I created an object in Pipeline Builder and materialized it, but the output is not stored in Parquet format.

I can’t find where to set the output format to Parquet. Where exactly can I configure this

I’m not using Code Repositories - just the standard visual pipeline

Hey @27207436a3fb2f15a430, the default backing dataset for batch ontology objects from Pipeline Builder should have parquet files. Can you share what you see when you go to your object → open → view backing dataset and then in the dataset view, go to the details tab → files?

See screenshots below for the steps outlined above (you’ll see in the second screenshot there is a list of .parquet files)

Are you maybe talking about the materialization dataset of your object type? That is a View and the backing file format is not exposed to users.

If you need your materialization as parquet you would need to build a pipeline on top to convert it.

Yes, I was referring to the materialization dataset of the object.
How can I convert the materialization to Parquet format?

You can‘t (as I said above).

You can build a downstream transform with the materialization as input using code repo or pipeline builder and have that update on a schedule.

Why do you specifically want parquet format?

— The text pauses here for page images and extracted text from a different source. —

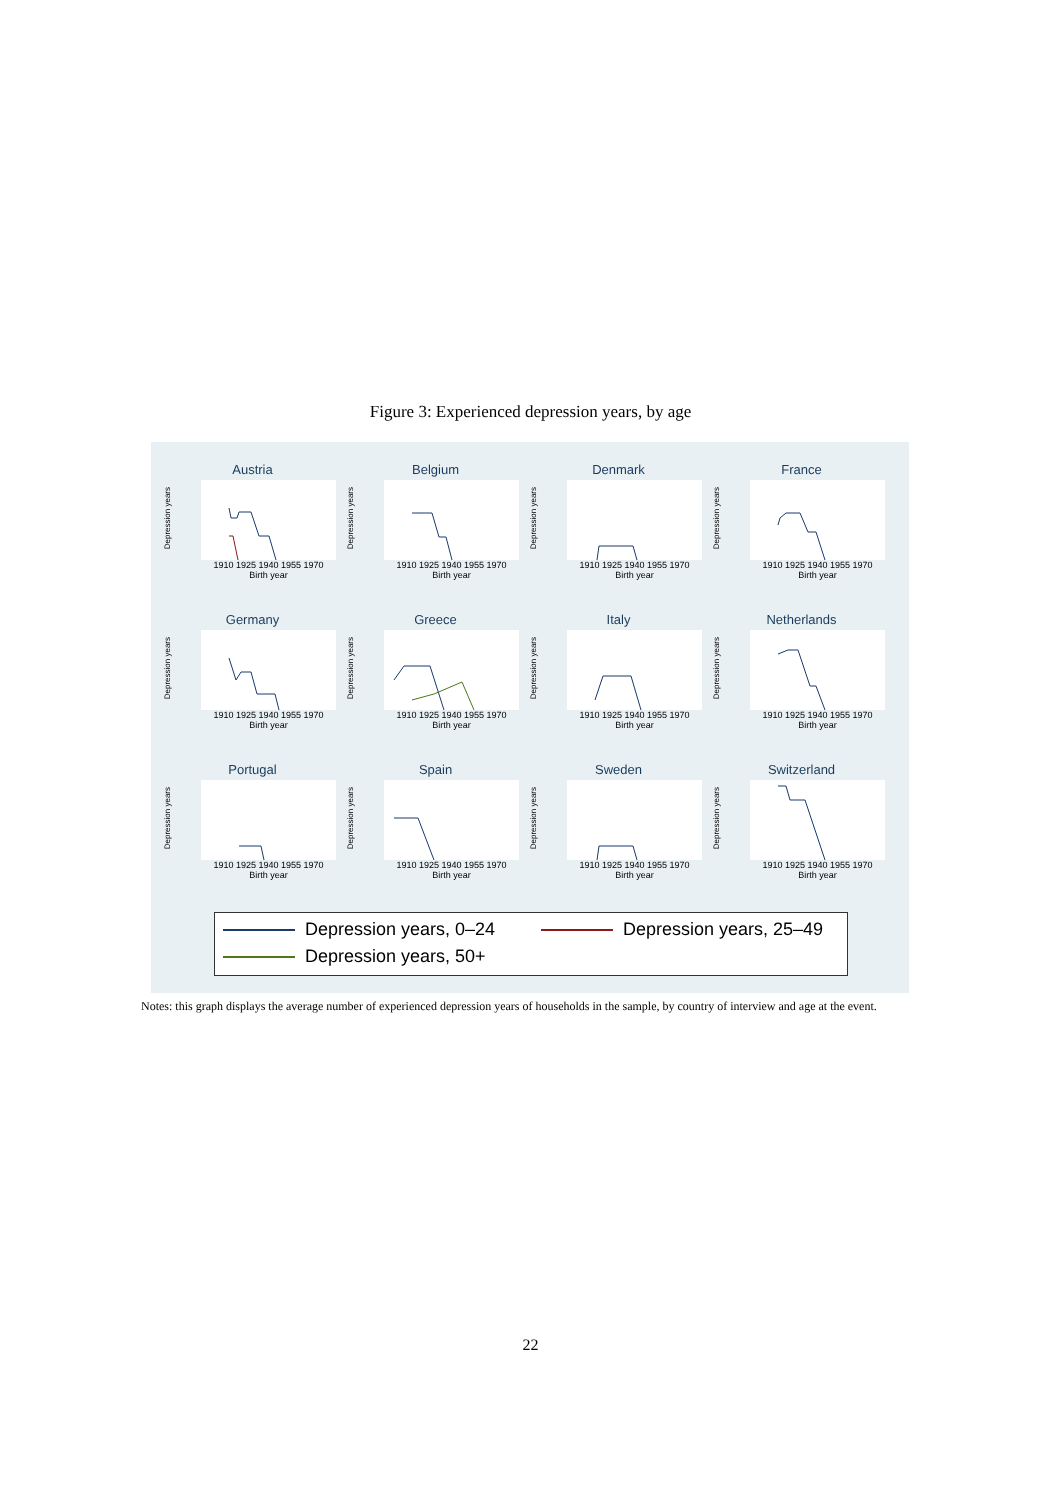Figure 3: Experienced depression years, by age
Austria
Depression years
1910 1925 1940 1955 1970
Birth year
Belgium
Depression years
1910 1925 1940 1955 1970
Birth year
Denmark
Depression years
1910 1925 1940 1955 1970
Birth year
France
Depression years
1910 1925 1940 1955 1970
Birth year
Germany
Depression years
1910 1925 1940 1955 1970
Birth year
Greece
Depression years
1910 1925 1940 1955 1970
Birth year
Italy
Depression years
1910 1925 1940 1955 1970
Birth year
Netherlands
Depression years
1910 1925 1940 1955 1970
Birth year
Portugal
Depression years
1910 1925 1940 1955 1970
Birth year
Spain
Depression years
1910 1925 1940 1955 1970
Birth year
Sweden
Depression years
1910 1925 1940 1955 1970
Birth year
Switzerland
Depression years
1910 1925 1940 1955 1970
Birth year
Depression years, 0–24 Depression years, 25–49
Depression years, 50+
Notes: this graph displays the average number of experienced depression years of households in the sample, by country of interview and age at the event.
22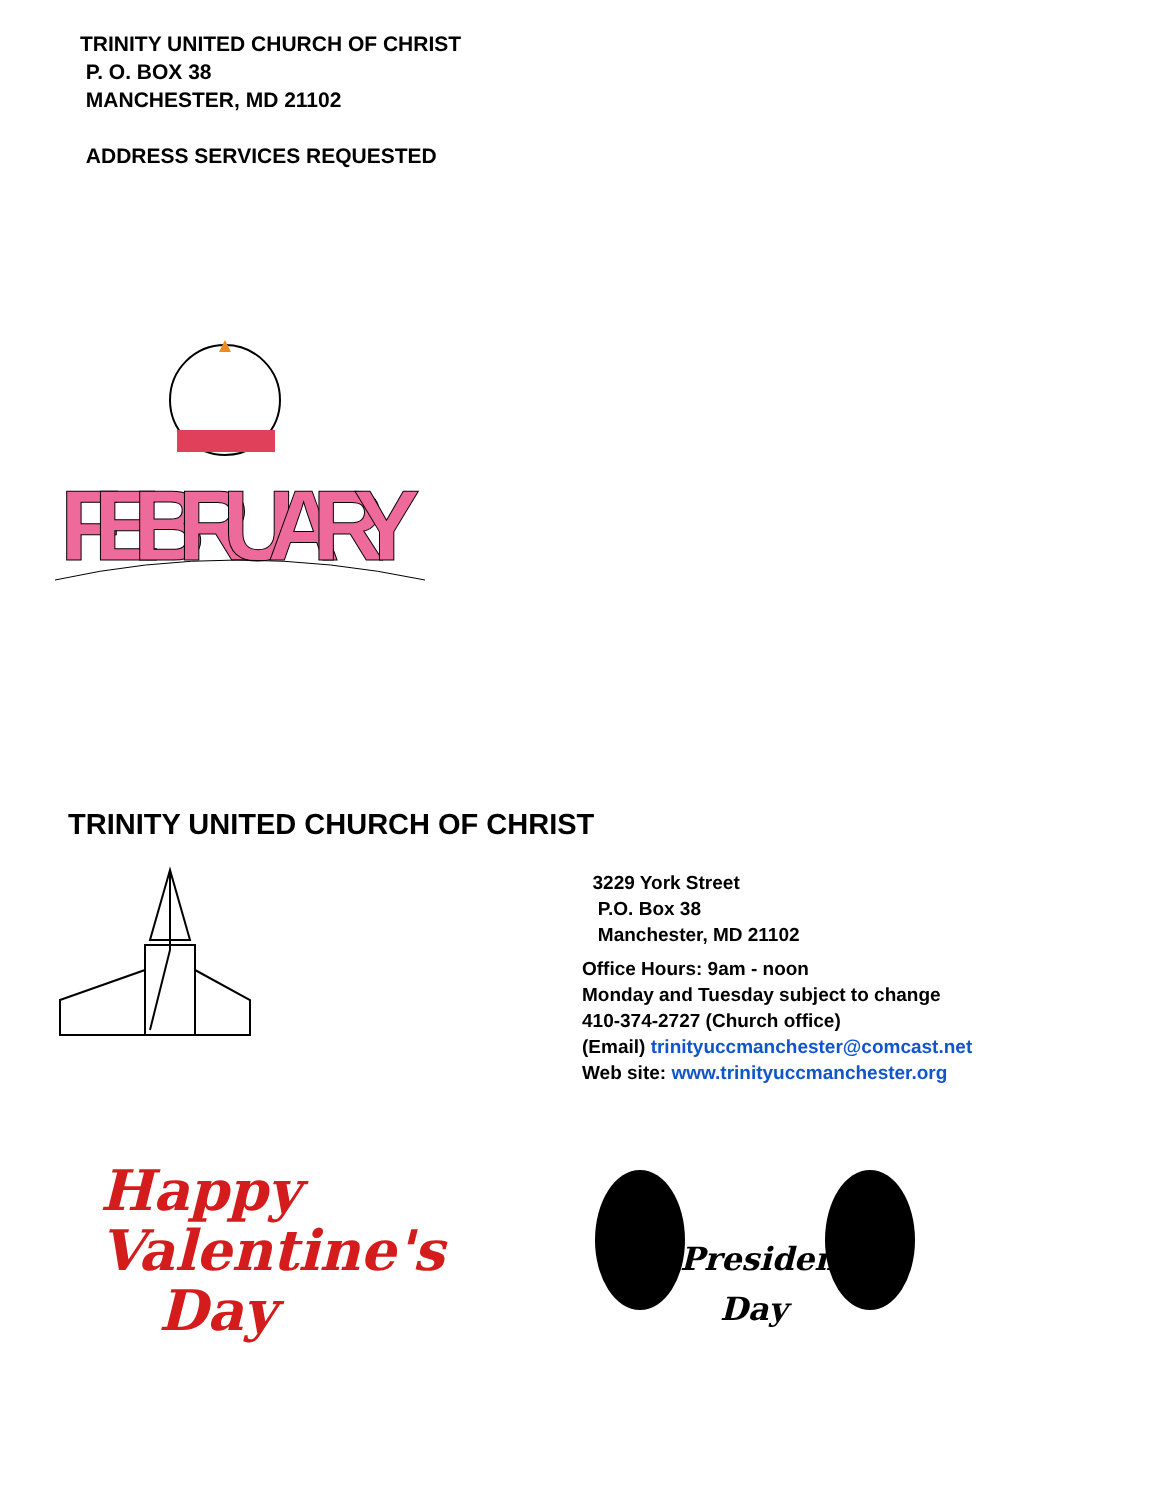TRINITY UNITED CHURCH OF CHRIST
P. O. BOX 38
MANCHESTER, MD 21102
ADDRESS SERVICES REQUESTED
FEBRUARY
TRINITY UNITED CHURCH OF CHRIST
3229 York Street
P.O. Box 38
Manchester, MD 21102
Office Hours: 9am - noon
Monday and Tuesday subject to change
410-374-2727 (Church office)
(Email) trinityuccmanchester@comcast.net
Web site: www.trinityuccmanchester.org
Happy
Valentine's
Day
President's
Day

For usage outside of Foundry, I assume?

We originally built the pipelines using the Batch pipeline setup, which processes all the data on each run.

Now we want to switch to Streaming, since the data is coming in more frequently and we want to process it in near real time.

From what I understand, we’ll need to convert the materialized dataset into Parquet format to make it compatible with the streaming environment.

The issue is that the materialization dataset is not giving you incremental updates which means you would first need a downstream incremental transform to detect deltas.

What’s your latency requirements for the end2end data flow? I have seen lightweight pipeline builder been able to keep op with <2 minutes latency requirements. That would mean you don’t require streaming datasets.

What’s consuming your data at the end of the pipeline?